As you’ll notice from the above image, only one control path of the function is commented; this is because Dridex has multiple different message types (some of which are sent to the C2 and others sent to peers). Communication is at about 20 minute intervals, so in order for the script to comment all of the control paths you’d need to leave the binary running for a few hours, or figure out the function parameters and call it manually to invoke each control path (it’s up to you to decide which is the better option, personally I’d rather grab a cup of tea and go watch Netflix).

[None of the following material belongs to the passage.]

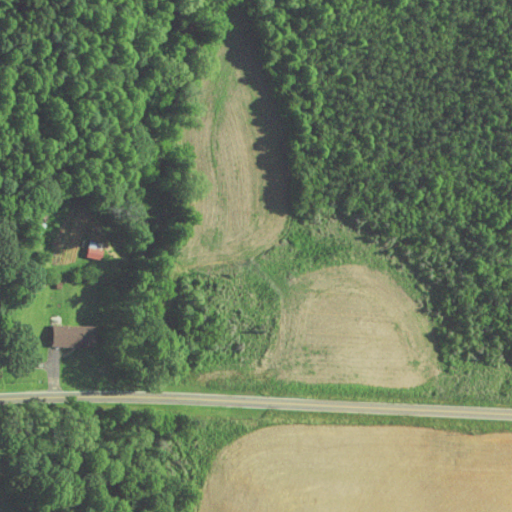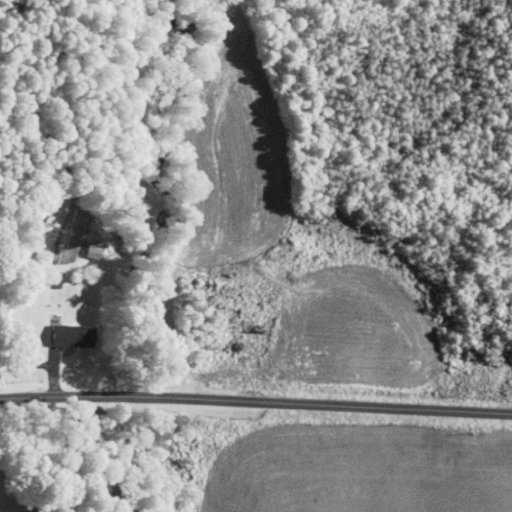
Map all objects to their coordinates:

Although the function looks very complex, all it’s doing is calling the same few functions over and over to build an XML message based on some values. To dump the full message, simply plop a breakpoint at the end of the function and go to the address in EAX (EAX+0 is the pointer to the buffer and EAX+4 is the size), you can then dump it to file with the following WinDBG command: “.writemem C:pathtooutputfile.txt poi(eax) L poi(eax+4)”. Something to note is: with the writemem command the 3rd parameter is either the end address or the size (if prefixed with ‘L’).

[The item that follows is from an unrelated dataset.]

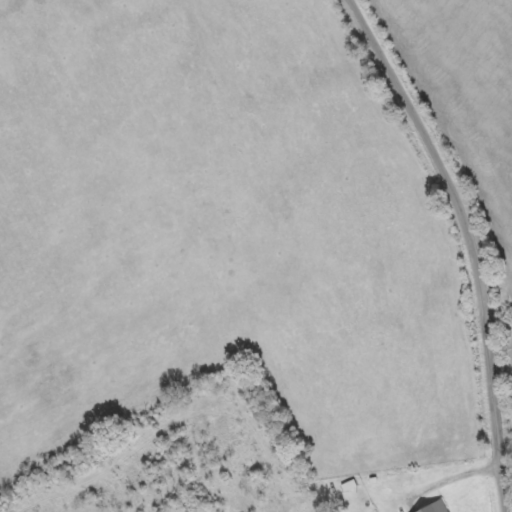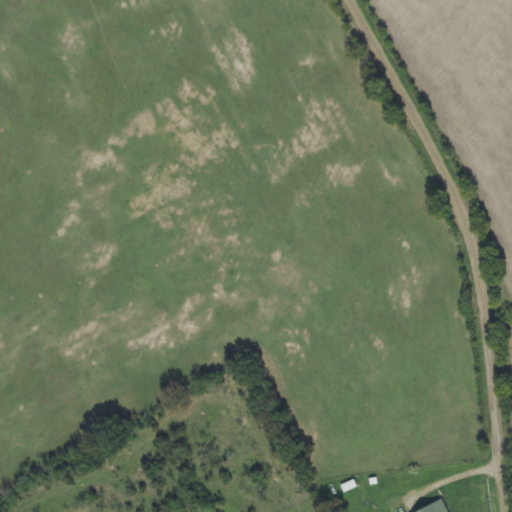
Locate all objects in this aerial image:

As I said earlier, this function has many different control paths but here is an example of the output from the far left one.

<root>
<unique>PC-NAME-HERE_aaaaaaaaaaaaaaaaaaaaaaaaaaaaaaaa</unique>
<comp>bbbbbbbbbbbbbbbbbbbbbbbbbbbbbbbb</comp>
<botnet>220</botnet>
<version>196812</version>
<system>56384</system>
<type>bot</type>
<ip>1.1.1.1</ip>
<left key=”0″ req=”0″ />
<get_module name=”bot” bit=”32″ />
</root>

You can probably figure what most of the values are, but if you want to know the rest you’ll have to reverse the functions generating them (personally this is of little use to me, so I haven’t yet looked).

What you’ll want to do next is step until the function which builds the XML message returns to the function which called it, then you can start reversing to find out what is done to the message between creation and being sent to the C&C or peer. If you’re lazy like me, reversing that much code sounds like quite a bore, so you can use a little trick to skip straight to where the XML message next gets used: first give the parent function a name you’ll remember later (from now on we’ll refer to it as BuildXMLMessageParent), then put a R/W hardware breakpoint on the first byte of the XML message text, which will cause the debugger to break whenever the message is read or written.

When the breakpoint hits, you’ll either be in some random part of the bot’s code or a system library function. If you’re in any function which doesn’t reside inside the bot binary, use the windbg ‘K’ command to dump the call stack and look for a return address within the bot’s code, or if there isn’t one, just keep stepping through until you return to an address within the bot. Once you get there go to the top of the function right click and select “graph xrefs to”, this will show a graph of every function in the bot which calls the one we’re in, every function that calls that, and so on (all the way back to the entry point).

What you want to look for is where the the call path intersects with BuildXMLMessageParent, then you can look for the first call in the path (red circle), note down the address and go to the part of BuildXMLMessageParent’s code where that function is called. Now you have a start point to begin reversing and trying trying to figure out what functions in the call path do.

This part is tricky for beginners who aren’t able to identify open source libraries, so I’ll give a hint: everything in the call path below sub_64EED88 is part of zlib.

A good way to deal with open source libraries like zlib is to see if you can figure what compiler was used for the bot, then download and compile the library to a DLL with the same or similar compiler and calling convention (make sure PDB generation is enabled). Once you’ve got the compiled DLL, open it with IDA (the PDB contains the names of all the internal non exported functions, which IDA can use to automatically name them in the project). You can use BinDiff (which is now free), to compare your library DLL’s IDA database with the bot one and look for close matches between the two (remember to save and close both databases before trying to pen them in BinDiff).

Close matches between zlib functions and bot functions
Zlib’s deflate function (left) vs the bot’s implementation (right)

As far as reversing techniques go, I think I’ve covered everything for the Dridex communication module; all that’s left is to step through and work out what happens to the data between its creation and being sent (which is just compression followed by a simple encryption). I haven’t really got any plans for what part to reverse next, if any, so feel free to leave your suggestions in the comments.